Announcing level 2 restrictions would commence on Thursday, Prime Minister Jacinda Ardern said the reason for capping gatherings at 10 was to make it easier to conduct contact tracing should an outbreak occur.
"[It's] much less likely that, if something goes wrong, the whole country will have to experience more restrictions," Ardern told reporters on Monday.
But Taylor feels the industry has been looked upon as a "small and insignificant" group.
"Between this lockdown period we're likely to have had between 6000 and 7000 families affected by restrictions," he said.
Taylor said the rules need to change.
"This is probably the single-most emotional event in anybody's life - the death and loss of a loved one - and we need to make sure we are dealing with that in an appropriate way, and that is gathering at a funeral."
Ardern said her Cabinet found funerals the most difficult area when it came to restricting numbers.
"Ultimately, in people's time of grief, you want them to be well supported," she told The AM Show. "You want them to be able to mourn with the people that they're closest to.
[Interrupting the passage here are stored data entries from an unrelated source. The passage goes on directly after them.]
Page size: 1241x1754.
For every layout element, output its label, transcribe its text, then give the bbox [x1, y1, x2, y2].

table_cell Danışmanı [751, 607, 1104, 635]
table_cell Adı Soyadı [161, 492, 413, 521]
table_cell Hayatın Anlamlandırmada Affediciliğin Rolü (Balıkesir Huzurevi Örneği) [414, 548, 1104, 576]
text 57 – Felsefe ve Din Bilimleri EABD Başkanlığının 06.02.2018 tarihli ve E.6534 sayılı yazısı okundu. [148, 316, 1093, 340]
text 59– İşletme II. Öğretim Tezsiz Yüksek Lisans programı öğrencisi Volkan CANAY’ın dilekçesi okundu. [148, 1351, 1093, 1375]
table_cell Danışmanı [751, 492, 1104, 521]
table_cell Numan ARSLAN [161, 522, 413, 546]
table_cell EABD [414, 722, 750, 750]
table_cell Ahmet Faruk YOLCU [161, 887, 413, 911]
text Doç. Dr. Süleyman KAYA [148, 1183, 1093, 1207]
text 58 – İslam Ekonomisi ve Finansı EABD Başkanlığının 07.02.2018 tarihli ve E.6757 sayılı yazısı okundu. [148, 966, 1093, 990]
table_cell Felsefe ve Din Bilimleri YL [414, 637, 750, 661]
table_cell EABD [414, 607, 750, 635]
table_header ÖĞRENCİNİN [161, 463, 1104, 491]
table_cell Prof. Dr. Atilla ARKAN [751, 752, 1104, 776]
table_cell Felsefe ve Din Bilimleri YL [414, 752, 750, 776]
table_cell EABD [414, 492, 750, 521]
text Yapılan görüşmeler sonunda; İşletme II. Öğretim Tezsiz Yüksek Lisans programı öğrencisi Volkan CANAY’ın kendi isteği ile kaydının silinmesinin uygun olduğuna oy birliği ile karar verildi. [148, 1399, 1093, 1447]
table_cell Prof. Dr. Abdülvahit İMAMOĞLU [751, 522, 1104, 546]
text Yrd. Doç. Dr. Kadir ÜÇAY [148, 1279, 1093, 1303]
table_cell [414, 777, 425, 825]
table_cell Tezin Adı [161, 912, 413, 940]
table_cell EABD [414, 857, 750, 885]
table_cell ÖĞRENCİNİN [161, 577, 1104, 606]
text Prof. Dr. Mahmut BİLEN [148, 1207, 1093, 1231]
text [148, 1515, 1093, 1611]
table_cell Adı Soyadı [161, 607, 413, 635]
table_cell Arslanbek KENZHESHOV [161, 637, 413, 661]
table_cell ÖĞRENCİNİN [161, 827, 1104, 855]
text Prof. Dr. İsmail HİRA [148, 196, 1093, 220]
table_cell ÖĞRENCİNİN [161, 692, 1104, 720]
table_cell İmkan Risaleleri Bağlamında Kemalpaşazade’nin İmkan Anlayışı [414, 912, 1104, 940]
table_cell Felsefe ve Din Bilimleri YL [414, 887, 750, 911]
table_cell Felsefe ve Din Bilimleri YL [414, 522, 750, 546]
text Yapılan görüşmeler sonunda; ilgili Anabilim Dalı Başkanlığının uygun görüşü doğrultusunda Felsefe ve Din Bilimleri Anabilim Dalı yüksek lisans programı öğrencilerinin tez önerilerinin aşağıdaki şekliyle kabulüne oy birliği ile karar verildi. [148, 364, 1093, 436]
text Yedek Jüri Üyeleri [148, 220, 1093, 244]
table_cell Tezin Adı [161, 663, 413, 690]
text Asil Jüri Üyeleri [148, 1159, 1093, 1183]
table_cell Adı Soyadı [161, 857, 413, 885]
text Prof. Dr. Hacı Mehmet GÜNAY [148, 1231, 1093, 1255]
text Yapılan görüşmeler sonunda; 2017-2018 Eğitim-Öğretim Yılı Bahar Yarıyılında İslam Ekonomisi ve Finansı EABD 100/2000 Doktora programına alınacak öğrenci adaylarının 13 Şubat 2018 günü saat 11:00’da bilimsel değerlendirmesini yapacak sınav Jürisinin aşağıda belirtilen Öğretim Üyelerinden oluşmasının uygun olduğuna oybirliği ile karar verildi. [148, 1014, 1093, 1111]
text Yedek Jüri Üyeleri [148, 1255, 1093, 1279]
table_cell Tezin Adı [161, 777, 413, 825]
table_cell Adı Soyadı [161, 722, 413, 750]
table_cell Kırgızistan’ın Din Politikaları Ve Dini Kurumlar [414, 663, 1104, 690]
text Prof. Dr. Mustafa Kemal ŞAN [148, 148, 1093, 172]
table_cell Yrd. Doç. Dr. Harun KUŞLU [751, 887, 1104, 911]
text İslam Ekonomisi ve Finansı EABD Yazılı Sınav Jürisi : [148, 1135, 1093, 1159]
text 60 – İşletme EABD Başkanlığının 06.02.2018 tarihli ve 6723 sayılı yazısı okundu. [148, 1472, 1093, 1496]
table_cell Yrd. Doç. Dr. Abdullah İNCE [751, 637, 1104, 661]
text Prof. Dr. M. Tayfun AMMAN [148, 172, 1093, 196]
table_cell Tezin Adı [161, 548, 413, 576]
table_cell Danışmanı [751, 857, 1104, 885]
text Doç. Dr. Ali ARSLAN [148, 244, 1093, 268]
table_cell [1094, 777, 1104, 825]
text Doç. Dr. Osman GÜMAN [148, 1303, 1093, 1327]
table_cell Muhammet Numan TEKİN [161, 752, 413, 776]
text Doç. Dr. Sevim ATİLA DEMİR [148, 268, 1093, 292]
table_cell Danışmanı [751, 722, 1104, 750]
"At a supermarket - you don't go there to be in contact with other supermarket shoppers. At a funeral - the very point of a funeral is to comfort one another [and] to grieve together and that's why you see that consistency of treatment between, for instance, a wedding and funerals because those are times when we come together to be together closely."
Asked by host Duncan Garner if numbers could be larger should they be managed, Ardern said, "Equally of course though, they're asking people that they must stay physically separated - that they can't have physical contact with one another. The whole point of funerals is that's what you're there to do.
"Keep in mind - we hope this won't be long."